La Asociación Española Contra el Cáncer (AECC) explica que llevar una vida activa tiene efectos positivos en las personas que están recibiendo tratamientos oncológicos. En concreto, varios estudios demuestran que los síntomas como náuseas, astenia (sensación de cansancio), alteraciones en el sueño, dolor, ansiedad o depresión pueden mejorar de forma notable gracias a la práctica de ejercicio aeróbico.

Denny Levitt, especialista en medicina intensiva y perioperatoria, explica a la BBC que las personas que están en buena forma física tienen más posibilidades de soportar las terapias contra el cáncer. En este sentido, tienen una mayor tolerancia a la quimioterapia y sufren efectos secundarios menos dañinos.

Además, la AECC también señala que los tratamientos oncológicos pueden provocar un aumento de peso, por lo que seguir una dieta equilibrada y realizar ejercicio físico moderado pueden ayudar a evitarlo.

Pero el deporte no es solo beneficioso durante los tratamientos, sino que también es importante a posteriori. Muchos estudios demuestran que realizar ejercicio físico a diario mejora la salud y la calidad de vida de las personas tratadas por esta enfermedad, “ya que permite reducir el cansancio, incrementar la fuerza muscular y además tiene efectos psicológicos positivos porque disminuye la ansiedad y la depresión”.

Así pues, la OMS indica que lo ideal sería realizar alrededor de 150 minutos de ejercicio de intensidad moderada a la semana. Esto sería, por ejemplo, caminar a paso rápido o dar una vuelta en bicicleta durante 30 minutos al día, cinco días a la semana. En cambio, si se opta por la práctica de ejercicio de alta intensidad es suficiente con 75 minutos a la semana.

> Tareas
1. Responda brevemente a estas preguntas sobre el fragmento:
(a) Según la AECC, ¿qué síntomas pueden mejorar gracias al ejercicio aeróbico?
(b) ¿En qué está especializado Denny Levitt?
(c) Según la OMS, ¿cuántos minutos semanales bastan si se practica ejercicio de alta intensidad?
2. Convierta en una lista breve el párrafo del fragmento que comienza con «Así pues, la OMS indica», conservando sus datos principales.

> Datos proporcionados
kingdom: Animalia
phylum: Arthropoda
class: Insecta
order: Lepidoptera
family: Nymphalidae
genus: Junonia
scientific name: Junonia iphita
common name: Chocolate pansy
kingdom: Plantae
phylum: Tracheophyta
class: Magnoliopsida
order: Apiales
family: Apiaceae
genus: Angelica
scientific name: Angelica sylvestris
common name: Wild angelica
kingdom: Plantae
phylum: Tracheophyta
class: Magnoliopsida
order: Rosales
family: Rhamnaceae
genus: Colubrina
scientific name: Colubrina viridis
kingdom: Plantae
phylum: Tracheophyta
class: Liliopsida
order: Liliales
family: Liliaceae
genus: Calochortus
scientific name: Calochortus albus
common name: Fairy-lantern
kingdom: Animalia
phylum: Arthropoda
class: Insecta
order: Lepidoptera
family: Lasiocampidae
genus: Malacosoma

> Soluciones
1.
(a) Las náuseas, la astenia (sensación de cansancio), las alteraciones en el sueño, el dolor, la ansiedad o la depresión.
(b) En medicina intensiva y perioperatoria.
(c) 75 minutos a la semana.

2.
- La OMS recomienda unos 150 minutos semanales de ejercicio de intensidad moderada.
- Ejemplo: caminar a paso rápido o montar en bicicleta 30 minutos al día, cinco días a la semana.
- Con ejercicio de alta intensidad bastan 75 minutos semanales.